More than 40 people have died in deadly clashes between supporters and opponents of the federalisation of Ukraine in Odessa as violence continued to spread across the country’s Russian-speaking southeast.
Clashes in the Ukrainian port city of Odessa erupted on Friday afternoon when around 1,500 supporters of the Kiev authorities armed with guns, chains and bats confronted about 500 anti-government protesters who had set up a tent camp in the city demanding greater autonomy from Kiev.
Pro-government radicals ransacked and burnt down the camp, forcing their opponents to seek cover in a nearby trade union building, which was then set on fire. Dozens of people trapped inside died from suffocation.
Video posted on the web showed a man wearing a bullet-proof vest repeatedly firing at people in the blazing building.
Police said 46 people died in the clashes and the fire and more than 80 were hospitalised.
The sudden flare-up of violence in Odessa, the third largest city in Ukraine, situated hundreds of kilometres away from the flashpoint of armed rebellion in Donetsk region, shows just how far Ukraine has slid towards a civil war.
Kiev said the clashes in Odessa had been financed by allies of ousted Ukrainian President Viktor Yanukovich and orchestrated by militants from nearby Moldova’s breakaway region of Transdniestria and from Russia.
Ukrainian Acting President Oleksandr Turchynov blamed “foreign provocation” for the tragedy in Odessa as he declared a two-day mourning in Ukraine. Moscow has angrily denied the charges and pointed the finger at Kiev.
Dmitry Peskov, spokesman for Russian President Vladimir Putin, said the Ukrainian authorities “allowed extremists and radicals to burn unarmed people alive.”

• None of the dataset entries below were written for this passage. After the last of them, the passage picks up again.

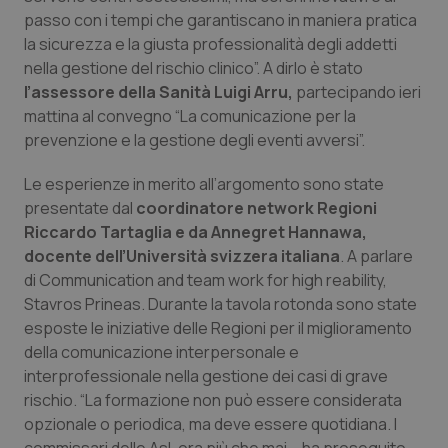
Calabria
Asma & BPCO
passo con i tempi che garantiscano in maniera pratica
la sicurezza e la giusta professionalità degli addetti
Campania
Car-T
nella gestione del rischio clinico”. A dirlo è stato
l’assessore della Sanità Luigi Arru,
partecipando ieri
mattina al convegno “La comunicazione per la
Emilia-Romagna
Colesterolo & coronaropatie
prevenzione e la gestione degli eventi avversi”.
Friuli Venezia Giulia
Dermatite Atopica
Le esperienze in merito all’argomento sono state
presentate dal
coordinatore network Regioni
Lazio
Diabete & glucometri
Riccardo Tartaglia e da Annegret Hannawa,
docente dell’Università svizzera italiana
. A parlare
Liguria
Disturbi dell’umore
di Communication and team work for high reability,
Stavros Prineas. Durante la tavola rotonda sono state
Lombardia
Dolore
esposte le iniziative delle Regioni per il miglioramento
della comunicazione interpersonale e
interprofessionale nella gestione dei casi di grave
Marche
Donna & Salute
rischio. “La formazione non può essere considerata
opzionale o periodica, ma deve essere quotidiana. I
Molise
Epatiti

“Their arms are up to the elbows in blood,” Mr. Peskov told Russian news agencies.
Mr. Peskov did not say how Russia could react to the escalating conflict in Ukraine, but pointed out that the Kremlin was getting thousands of calls for help from south-eastern Ukraine and Mr. Putin “is closely analysing the all developments in Ukraine to decide further steps.”
The Ukrainian forces on Saturday took control of Kramatorsk after what the head of Ukraine’s anti-terrorist centre described as “heavy fighting” against anti-government self-defence activists. He did not give any casualty figures, while militants, who are still holding out inside a government building in the centre of Kramatorsk, said 10 people were killed when the military opened fire on civilians trying to stop armoured vehicles from entering the town.
Observers freedSelf-defence activists in Sloviansk on Saturday released a team of international military observers they seized a week ago, handing them over to Russian envoy Vladimir Lukin.